10. The Nineteenth-Century Quackery Revived by Twentieth-Century Communists
In the early nineteenth century, a French biologist named Jean-Baptiste Lamarck theorized that physiological changes that an organism acquired during its lifetime can be passed on to its offspring. For example, if somebody works out at a gym to build huge biceps, he could pass on huge biceps to his children. It became known as Lamarckian Inheritance. It turned out Lamarck was wrong, and traits are passed on through genes that are hard-coded with their own instructions, subject to the occasional mutation. The genes of a particular organism neither know nor care about what traits and characteristics the organism acquired during its lifetime. One’s genes might pass on a predisposition for huge biceps if they were already coded for such a predisposition. However, doing arm curls at a gym will have no impact on whether one’s kids will have an easy time developing monster biceps.

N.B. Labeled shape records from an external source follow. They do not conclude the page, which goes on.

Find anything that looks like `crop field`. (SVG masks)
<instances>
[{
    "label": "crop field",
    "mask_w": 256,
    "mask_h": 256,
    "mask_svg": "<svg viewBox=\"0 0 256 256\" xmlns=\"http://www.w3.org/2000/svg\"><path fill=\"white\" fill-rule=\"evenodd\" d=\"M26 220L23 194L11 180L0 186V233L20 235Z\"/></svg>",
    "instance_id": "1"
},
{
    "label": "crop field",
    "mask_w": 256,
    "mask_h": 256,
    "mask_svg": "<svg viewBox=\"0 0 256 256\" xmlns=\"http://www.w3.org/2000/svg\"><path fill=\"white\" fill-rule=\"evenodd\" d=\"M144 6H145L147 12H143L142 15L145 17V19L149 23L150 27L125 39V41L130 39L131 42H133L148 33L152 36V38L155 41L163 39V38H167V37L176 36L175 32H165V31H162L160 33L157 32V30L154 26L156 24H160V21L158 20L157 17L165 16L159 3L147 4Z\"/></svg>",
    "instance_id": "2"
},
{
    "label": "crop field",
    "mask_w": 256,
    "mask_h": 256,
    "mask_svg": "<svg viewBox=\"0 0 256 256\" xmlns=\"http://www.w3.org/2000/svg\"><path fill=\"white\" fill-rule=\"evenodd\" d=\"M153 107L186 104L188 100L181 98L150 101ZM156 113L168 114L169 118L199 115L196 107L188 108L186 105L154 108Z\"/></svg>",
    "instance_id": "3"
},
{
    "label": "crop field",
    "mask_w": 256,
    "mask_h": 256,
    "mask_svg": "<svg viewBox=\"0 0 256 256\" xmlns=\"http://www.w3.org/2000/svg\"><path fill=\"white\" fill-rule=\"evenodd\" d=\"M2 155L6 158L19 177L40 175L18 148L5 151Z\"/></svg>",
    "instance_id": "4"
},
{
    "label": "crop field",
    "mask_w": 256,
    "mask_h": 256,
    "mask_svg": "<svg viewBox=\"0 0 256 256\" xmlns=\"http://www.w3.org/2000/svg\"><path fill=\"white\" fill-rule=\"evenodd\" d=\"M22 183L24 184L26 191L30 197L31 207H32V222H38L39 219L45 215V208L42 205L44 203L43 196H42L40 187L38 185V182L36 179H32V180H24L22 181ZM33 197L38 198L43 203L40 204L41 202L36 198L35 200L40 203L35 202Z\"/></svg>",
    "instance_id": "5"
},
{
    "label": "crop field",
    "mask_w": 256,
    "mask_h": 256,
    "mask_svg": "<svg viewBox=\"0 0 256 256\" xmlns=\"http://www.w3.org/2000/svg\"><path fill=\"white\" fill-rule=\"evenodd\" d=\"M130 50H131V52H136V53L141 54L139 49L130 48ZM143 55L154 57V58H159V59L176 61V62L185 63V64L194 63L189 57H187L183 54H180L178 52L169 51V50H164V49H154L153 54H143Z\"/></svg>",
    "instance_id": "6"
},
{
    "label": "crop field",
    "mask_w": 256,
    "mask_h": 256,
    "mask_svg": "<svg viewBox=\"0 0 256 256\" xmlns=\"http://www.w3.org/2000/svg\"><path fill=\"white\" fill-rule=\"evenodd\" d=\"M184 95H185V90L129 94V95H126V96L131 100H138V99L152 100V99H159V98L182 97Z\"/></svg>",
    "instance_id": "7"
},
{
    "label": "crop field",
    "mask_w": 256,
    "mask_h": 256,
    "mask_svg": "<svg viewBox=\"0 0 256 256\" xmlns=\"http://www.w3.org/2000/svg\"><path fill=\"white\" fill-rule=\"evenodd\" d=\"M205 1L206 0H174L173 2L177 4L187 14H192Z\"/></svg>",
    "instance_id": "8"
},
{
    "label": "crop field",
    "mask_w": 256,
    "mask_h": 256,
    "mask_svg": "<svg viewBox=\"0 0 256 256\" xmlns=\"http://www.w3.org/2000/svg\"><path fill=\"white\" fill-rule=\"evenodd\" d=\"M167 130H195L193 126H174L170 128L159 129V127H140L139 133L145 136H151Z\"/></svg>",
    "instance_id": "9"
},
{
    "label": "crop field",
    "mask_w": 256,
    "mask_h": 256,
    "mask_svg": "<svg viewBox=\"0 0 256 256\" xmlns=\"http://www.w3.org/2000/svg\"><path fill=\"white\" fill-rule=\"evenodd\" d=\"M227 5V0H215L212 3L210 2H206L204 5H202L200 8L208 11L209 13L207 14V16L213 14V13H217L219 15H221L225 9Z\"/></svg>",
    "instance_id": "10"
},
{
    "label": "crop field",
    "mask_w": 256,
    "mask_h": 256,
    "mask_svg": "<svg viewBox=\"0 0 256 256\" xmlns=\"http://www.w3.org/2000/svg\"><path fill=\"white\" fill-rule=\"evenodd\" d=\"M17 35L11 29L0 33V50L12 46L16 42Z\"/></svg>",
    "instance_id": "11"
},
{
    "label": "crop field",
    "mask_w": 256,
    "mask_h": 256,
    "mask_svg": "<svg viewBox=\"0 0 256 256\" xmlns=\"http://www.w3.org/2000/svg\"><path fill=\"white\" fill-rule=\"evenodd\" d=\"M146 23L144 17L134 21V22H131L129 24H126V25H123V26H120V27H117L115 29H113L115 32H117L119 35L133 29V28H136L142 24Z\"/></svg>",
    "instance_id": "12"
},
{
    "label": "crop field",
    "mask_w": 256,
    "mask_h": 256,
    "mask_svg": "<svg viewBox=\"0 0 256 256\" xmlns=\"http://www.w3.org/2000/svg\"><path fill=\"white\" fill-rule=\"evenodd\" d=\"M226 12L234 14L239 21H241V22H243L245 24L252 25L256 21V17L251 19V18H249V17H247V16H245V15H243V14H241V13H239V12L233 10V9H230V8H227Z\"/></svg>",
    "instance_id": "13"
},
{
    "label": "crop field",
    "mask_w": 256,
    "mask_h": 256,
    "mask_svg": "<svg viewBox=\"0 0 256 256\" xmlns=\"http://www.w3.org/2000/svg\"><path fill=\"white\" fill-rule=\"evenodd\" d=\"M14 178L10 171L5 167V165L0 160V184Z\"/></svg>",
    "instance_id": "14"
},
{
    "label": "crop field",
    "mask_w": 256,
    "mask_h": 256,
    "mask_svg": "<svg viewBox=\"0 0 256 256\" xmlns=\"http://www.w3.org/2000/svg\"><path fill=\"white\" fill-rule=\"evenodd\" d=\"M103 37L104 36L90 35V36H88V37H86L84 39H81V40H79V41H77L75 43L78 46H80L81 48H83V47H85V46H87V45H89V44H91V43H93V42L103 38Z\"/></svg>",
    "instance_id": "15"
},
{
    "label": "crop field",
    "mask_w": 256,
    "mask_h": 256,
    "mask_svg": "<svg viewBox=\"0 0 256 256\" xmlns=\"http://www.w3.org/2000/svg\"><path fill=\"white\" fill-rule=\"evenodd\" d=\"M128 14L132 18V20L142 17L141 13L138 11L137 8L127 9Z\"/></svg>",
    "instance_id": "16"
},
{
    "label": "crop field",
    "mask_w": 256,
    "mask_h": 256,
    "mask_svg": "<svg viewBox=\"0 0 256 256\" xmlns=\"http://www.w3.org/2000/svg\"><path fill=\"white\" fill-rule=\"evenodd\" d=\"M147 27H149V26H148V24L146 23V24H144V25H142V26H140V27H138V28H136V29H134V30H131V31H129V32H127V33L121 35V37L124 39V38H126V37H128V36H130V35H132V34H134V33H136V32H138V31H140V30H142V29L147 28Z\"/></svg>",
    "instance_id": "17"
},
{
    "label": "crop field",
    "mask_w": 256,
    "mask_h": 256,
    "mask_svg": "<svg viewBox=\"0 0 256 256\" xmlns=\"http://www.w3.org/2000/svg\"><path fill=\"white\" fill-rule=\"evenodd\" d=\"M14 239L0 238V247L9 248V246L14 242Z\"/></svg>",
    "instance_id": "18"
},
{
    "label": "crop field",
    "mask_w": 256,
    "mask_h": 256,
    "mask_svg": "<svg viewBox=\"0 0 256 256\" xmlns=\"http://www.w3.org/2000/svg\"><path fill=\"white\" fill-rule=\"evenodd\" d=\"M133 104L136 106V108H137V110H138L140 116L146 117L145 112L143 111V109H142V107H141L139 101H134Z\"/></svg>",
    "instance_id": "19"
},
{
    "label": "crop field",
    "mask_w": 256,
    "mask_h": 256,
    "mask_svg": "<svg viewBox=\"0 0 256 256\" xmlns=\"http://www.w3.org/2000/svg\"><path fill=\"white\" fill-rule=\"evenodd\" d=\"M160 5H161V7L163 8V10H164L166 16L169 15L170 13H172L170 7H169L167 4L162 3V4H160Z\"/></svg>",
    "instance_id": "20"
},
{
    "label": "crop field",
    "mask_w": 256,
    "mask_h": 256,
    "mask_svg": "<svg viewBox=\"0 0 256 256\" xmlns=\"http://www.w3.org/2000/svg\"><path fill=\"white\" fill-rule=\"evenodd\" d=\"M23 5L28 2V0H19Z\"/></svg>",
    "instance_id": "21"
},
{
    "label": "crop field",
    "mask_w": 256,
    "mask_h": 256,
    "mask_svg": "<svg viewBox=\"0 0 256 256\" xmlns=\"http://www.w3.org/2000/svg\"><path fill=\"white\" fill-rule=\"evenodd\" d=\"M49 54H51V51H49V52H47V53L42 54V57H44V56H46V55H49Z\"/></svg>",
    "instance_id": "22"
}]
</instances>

By the late nineteenth century, Lamarck’s theories had been debunked, and only a small circle of quacks paid them any mind. However, Lamarckian Inheritance experienced an odd revival in the twentieth century in the Soviet Union, where one such quack gave it a new lease on life. In the 1930s, a Soviet quack named Trofim Lysenko modified Lamarckism into a theory that came to be known as Lysenkoism. Lysenko falsely claimed to have discovered that, among other things, rye could be transformed into wheat, wheat could be transformed into barley, and weeds could be transformed into grain crops. There was absolutely no objective evidence to support Lysenko’s fantastic claims. However, fortunately for him, and unfortunately for Soviet science, the USSR in the 1930s was the perfect place to get away with making fantastic claims about advances and progress.